Executives from IBM, BEA, JBoss, Microsoft, Oracle, and Sun debated diverse aspects of their application server offerings. A discussion of price points, from the JBoss open-source model which emphasizes service revenues, to the more traditional business models from most of the other vendors was followed by a discussion of the technical merits of each platform and how each company is uniquely striving to serve what it perceives as its customers' needs.
The six industry experts involved in the Shoot-Out this year were Mark Heid (IBM), Gary McBride (BEA), Shaun Connolly (JBoss), Dino Chiesa (Microsoft), Mike Lehmann (Oracle), and Rich Sharples (Sun).
The panel predictably discussed open source, but in ways that might have been unexpected. One of the more interesting discussion points, posed by Yakov Fain, for example, involved platform modifications (with J2SE, for example) and risk mitigation.
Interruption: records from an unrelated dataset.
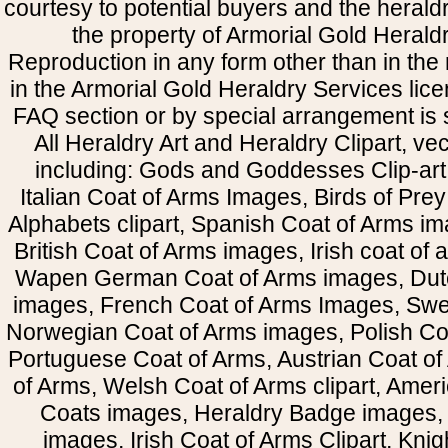
courtesy to potential buyers and the heral
the property of Armorial Gold Herald
Reproduction in any form other than in the
in the Armorial Gold Heraldry Services li
FAQ section or by special arrangement is st
All Heraldry Art and Heraldry Clipart, ve
including: Gods and Goddesses Clip-art, 
Italian Coat of Arms Images, Birds of Prey 
Alphabets clipart, Spanish Coat of Arms i
British Coat of Arms images, Irish coat of
Wapen German Coat of Arms images, Dut
images, French Coat of Arms Images, Swe
Norwegian Coat of Arms images, Polish Coa
Portuguese Coat of Arms, Austrian Coat of
of Arms, Welsh Coat of Arms clipart, Amer
Coats images, Heraldry Badge images, 
images, Irish Coat of Arms Clipart, Kni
Chiesa said Microsoft's customers always have concerns that companies might disappear, in the manner of "Wang or SGI," so derive confidence in Redmond's approach to provide the features they demand while mitigating their risk by assuring customers that the company is here to stay. "I agree, risk mitigation is what this is really all about," echoed Mike Lehmann. "Oracle layers in the features that our customers find to be the most useful and help them drive and maintain competitive advantage."
"(And there is) risk around vendor lock-in," noted IBM's Heid. "But IBM has been a leader...for a very long time." He also noted that the company and its customers "can't be hogtied by the standards-setting process in cases where our customers want fo move faster."
BEA's McBride picked up on Heid's point, saying, "Where there no standards available, BEA will innovate, and where there are (valuable) standards, BEA will adopt. We contribute greatly to the open standards community."